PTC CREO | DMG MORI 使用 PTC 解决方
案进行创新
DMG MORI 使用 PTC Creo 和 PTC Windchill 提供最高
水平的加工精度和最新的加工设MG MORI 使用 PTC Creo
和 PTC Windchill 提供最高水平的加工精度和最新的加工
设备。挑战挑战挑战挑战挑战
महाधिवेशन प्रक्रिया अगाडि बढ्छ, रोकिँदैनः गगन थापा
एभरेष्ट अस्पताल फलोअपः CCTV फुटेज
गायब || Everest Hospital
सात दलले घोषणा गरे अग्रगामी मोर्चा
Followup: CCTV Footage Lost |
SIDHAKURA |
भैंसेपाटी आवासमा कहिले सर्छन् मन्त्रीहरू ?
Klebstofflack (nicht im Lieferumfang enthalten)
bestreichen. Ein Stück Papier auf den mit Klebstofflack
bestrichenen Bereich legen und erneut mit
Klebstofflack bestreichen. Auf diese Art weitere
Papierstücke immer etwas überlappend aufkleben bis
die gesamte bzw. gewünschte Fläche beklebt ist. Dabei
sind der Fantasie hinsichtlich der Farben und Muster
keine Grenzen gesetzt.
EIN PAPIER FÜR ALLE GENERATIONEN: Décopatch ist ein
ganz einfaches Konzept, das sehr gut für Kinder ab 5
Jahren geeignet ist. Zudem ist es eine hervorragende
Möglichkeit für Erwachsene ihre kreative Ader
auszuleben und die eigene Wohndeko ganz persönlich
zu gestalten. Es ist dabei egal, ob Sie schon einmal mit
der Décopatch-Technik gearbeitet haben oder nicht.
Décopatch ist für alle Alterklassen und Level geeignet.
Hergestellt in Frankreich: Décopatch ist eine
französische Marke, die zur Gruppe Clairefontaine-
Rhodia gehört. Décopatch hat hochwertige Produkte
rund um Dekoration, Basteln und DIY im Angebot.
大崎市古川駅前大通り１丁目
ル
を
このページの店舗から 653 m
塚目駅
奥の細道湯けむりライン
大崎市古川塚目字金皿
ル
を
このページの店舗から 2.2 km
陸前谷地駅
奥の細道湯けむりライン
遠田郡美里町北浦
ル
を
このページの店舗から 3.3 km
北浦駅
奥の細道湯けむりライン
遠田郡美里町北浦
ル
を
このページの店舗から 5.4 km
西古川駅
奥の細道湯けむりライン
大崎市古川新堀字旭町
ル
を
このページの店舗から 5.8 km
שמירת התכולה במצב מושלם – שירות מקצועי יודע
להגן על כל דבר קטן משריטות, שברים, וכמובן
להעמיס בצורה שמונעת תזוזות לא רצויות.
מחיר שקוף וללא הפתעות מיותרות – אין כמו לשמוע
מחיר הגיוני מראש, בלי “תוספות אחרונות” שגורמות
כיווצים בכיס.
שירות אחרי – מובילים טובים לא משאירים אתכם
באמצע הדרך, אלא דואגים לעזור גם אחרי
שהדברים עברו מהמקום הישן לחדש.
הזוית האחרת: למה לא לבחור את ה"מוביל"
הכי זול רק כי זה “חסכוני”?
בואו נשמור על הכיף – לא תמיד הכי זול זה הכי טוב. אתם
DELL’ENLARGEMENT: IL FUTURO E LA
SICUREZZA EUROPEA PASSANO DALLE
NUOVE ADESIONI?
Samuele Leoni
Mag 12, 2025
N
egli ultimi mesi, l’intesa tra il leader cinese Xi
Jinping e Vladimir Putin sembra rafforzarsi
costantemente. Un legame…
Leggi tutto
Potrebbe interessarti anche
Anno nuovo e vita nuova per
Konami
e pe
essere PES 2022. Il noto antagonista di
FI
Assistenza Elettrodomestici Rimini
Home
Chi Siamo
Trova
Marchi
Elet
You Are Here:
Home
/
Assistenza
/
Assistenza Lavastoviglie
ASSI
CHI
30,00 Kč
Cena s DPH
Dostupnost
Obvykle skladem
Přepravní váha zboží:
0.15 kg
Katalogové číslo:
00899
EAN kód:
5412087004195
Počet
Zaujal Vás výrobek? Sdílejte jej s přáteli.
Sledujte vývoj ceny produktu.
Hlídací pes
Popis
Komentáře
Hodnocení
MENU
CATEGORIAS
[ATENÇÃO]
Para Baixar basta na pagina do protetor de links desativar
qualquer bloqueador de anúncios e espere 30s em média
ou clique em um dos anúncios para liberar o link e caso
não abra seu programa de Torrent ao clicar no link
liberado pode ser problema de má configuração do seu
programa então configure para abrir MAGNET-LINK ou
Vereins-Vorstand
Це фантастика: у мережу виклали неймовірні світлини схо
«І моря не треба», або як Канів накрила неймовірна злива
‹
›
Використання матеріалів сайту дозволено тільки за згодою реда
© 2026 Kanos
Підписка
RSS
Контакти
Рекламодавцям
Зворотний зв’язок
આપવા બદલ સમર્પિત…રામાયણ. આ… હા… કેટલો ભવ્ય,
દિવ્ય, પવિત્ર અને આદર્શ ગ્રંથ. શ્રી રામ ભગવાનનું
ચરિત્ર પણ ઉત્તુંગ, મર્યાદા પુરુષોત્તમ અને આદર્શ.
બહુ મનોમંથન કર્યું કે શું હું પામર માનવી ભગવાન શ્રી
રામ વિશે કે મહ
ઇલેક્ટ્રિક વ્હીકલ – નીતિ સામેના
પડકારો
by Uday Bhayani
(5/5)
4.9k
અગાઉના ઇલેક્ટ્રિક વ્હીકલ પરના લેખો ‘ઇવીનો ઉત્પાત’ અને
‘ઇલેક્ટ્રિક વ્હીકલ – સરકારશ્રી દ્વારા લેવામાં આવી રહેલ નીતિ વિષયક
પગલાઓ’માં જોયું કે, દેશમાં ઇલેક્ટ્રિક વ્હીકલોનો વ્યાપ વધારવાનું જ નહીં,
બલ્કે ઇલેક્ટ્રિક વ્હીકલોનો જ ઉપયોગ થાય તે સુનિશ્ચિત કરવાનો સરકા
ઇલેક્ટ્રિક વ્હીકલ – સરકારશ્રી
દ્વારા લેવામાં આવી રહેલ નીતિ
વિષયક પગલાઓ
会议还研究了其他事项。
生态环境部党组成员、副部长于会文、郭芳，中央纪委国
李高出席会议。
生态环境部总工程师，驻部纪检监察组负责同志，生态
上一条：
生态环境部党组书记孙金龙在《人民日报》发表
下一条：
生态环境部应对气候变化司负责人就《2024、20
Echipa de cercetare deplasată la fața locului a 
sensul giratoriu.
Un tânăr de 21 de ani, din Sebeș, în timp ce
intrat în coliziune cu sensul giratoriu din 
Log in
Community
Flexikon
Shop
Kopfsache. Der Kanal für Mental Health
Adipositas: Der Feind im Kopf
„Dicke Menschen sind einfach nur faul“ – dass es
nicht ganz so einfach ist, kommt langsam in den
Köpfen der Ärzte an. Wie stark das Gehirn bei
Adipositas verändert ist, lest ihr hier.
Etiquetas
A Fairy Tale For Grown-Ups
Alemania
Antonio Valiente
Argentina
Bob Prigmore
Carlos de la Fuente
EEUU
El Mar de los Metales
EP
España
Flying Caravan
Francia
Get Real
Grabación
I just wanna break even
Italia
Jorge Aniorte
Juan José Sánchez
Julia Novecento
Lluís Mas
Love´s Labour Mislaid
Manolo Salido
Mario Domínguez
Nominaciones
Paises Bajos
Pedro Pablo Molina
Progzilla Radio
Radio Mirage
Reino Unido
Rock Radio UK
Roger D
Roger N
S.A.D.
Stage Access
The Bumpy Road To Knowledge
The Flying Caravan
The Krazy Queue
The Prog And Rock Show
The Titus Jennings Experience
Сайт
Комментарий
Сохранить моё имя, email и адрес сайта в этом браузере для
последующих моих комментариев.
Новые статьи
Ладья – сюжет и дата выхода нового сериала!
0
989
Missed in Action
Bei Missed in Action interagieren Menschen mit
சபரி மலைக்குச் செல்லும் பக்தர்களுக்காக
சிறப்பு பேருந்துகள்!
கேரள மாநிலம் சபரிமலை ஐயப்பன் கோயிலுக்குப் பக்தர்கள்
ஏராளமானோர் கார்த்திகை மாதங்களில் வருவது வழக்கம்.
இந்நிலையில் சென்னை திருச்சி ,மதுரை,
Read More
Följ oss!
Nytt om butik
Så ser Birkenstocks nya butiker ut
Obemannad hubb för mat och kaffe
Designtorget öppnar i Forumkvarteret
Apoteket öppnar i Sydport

----

### WHAT THE TASK ASKS
Pull every line containing "MORI" out of the material and copy it.

### EXERCISE SOLUTION
PTC CREO | DMG MORI 使用 PTC 解决方
DMG MORI 使用 PTC Creo 和 PTC Windchill 提供最高
水平的加工精度和最新的加工设MG MORI 使用 PTC Creo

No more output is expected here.